HOW TO COMPLETE THIS TASK: Reproduce the entries below exactly, but only from the line containing "179 237 11.75" to the line containing "858 904 13.28", inclusive.

(Scene geometry reasoning data)
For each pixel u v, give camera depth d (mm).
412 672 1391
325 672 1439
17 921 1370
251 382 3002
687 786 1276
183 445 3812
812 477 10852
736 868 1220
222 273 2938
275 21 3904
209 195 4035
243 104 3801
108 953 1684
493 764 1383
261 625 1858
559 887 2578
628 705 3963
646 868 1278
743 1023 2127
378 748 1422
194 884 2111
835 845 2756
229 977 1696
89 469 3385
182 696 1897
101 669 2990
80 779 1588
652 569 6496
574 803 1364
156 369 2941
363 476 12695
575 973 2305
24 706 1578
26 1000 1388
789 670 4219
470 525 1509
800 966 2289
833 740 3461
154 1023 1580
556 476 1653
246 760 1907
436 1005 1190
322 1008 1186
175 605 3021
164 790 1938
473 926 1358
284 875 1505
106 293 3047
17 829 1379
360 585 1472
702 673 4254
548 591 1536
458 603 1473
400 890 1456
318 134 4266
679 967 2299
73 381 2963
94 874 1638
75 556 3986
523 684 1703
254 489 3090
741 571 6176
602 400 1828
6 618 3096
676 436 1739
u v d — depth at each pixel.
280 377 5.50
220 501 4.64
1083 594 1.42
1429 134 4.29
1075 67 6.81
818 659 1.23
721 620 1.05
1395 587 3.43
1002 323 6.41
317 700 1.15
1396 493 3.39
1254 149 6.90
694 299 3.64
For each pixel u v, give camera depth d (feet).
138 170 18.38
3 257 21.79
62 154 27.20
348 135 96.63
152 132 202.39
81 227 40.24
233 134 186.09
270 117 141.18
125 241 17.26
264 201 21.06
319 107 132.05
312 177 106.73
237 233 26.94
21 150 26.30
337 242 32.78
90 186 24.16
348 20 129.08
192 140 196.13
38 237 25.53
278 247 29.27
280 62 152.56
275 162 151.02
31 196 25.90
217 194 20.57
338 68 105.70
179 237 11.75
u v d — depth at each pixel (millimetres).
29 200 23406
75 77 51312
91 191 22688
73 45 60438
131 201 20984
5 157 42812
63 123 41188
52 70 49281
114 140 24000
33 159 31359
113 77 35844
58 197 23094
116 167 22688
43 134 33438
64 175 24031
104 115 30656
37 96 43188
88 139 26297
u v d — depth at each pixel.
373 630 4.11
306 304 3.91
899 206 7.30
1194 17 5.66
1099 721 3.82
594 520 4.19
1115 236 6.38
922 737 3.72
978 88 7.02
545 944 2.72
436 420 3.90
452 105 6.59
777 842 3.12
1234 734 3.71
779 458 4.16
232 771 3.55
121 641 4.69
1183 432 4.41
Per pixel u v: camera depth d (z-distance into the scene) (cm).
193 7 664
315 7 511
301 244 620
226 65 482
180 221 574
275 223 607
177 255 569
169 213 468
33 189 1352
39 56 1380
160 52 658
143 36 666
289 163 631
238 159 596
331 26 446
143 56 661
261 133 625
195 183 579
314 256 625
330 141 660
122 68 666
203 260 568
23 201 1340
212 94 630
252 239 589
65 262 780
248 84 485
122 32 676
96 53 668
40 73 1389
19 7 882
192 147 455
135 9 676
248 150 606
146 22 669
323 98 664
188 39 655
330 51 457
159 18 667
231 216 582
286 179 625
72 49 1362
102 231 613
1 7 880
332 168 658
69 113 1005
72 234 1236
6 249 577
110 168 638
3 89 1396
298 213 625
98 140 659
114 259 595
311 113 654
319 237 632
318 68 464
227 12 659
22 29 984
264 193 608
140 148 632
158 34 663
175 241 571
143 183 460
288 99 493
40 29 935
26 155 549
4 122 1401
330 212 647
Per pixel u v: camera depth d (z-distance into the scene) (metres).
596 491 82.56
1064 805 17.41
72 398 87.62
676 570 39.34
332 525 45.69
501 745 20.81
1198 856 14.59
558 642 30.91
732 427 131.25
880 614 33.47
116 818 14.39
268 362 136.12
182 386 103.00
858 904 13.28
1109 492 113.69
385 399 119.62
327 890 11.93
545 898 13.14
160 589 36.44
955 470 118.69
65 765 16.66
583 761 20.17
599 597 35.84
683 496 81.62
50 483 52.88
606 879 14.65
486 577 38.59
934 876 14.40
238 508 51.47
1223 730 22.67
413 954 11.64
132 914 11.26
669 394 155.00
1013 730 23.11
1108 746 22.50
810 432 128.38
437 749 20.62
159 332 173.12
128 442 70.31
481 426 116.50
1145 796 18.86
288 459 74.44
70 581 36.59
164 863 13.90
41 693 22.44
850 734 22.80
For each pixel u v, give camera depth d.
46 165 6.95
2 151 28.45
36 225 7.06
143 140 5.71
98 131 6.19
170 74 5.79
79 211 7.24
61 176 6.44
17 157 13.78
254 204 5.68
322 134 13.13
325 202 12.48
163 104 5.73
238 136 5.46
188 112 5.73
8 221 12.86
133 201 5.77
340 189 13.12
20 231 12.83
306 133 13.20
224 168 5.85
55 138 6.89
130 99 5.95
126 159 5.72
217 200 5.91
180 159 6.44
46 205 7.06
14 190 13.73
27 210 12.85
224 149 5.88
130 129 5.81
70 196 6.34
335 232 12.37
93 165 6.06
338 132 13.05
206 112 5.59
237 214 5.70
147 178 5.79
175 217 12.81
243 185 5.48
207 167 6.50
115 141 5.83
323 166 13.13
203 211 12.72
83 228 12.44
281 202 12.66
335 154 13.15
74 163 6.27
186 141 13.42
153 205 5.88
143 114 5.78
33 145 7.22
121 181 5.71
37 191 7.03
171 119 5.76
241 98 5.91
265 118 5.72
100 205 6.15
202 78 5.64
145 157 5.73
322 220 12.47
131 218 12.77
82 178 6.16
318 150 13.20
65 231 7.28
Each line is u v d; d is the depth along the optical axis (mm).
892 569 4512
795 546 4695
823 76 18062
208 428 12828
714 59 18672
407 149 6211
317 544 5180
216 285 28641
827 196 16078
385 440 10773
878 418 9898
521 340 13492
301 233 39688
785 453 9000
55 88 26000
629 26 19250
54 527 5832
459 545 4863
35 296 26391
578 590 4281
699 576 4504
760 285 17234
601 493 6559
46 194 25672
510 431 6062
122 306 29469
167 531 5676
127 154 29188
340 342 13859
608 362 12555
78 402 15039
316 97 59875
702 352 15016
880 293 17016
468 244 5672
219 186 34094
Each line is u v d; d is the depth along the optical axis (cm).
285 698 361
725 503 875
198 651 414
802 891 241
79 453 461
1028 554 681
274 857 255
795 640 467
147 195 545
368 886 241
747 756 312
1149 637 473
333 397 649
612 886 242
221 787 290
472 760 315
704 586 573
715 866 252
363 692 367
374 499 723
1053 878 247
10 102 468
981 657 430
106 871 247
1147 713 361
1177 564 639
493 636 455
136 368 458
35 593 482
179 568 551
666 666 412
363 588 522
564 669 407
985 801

ANSWER TO THE PROBLEM:
179 237 11.75
u v d — depth at each pixel (millimetres).
29 200 23406
75 77 51312
91 191 22688
73 45 60438
131 201 20984
5 157 42812
63 123 41188
52 70 49281
114 140 24000
33 159 31359
113 77 35844
58 197 23094
116 167 22688
43 134 33438
64 175 24031
104 115 30656
37 96 43188
88 139 26297
u v d — depth at each pixel.
373 630 4.11
306 304 3.91
899 206 7.30
1194 17 5.66
1099 721 3.82
594 520 4.19
1115 236 6.38
922 737 3.72
978 88 7.02
545 944 2.72
436 420 3.90
452 105 6.59
777 842 3.12
1234 734 3.71
779 458 4.16
232 771 3.55
121 641 4.69
1183 432 4.41
Per pixel u v: camera depth d (z-distance into the scene) (cm).
193 7 664
315 7 511
301 244 620
226 65 482
180 221 574
275 223 607
177 255 569
169 213 468
33 189 1352
39 56 1380
160 52 658
143 36 666
289 163 631
238 159 596
331 26 446
143 56 661
261 133 625
195 183 579
314 256 625
330 141 660
122 68 666
203 260 568
23 201 1340
212 94 630
252 239 589
65 262 780
248 84 485
122 32 676
96 53 668
40 73 1389
19 7 882
192 147 455
135 9 676
248 150 606
146 22 669
323 98 664
188 39 655
330 51 457
159 18 667
231 216 582
286 179 625
72 49 1362
102 231 613
1 7 880
332 168 658
69 113 1005
72 234 1236
6 249 577
110 168 638
3 89 1396
298 213 625
98 140 659
114 259 595
311 113 654
319 237 632
318 68 464
227 12 659
22 29 984
264 193 608
140 148 632
158 34 663
175 241 571
143 183 460
288 99 493
40 29 935
26 155 549
4 122 1401
330 212 647
Per pixel u v: camera depth d (z-distance into the scene) (metres).
596 491 82.56
1064 805 17.41
72 398 87.62
676 570 39.34
332 525 45.69
501 745 20.81
1198 856 14.59
558 642 30.91
732 427 131.25
880 614 33.47
116 818 14.39
268 362 136.12
182 386 103.00
858 904 13.28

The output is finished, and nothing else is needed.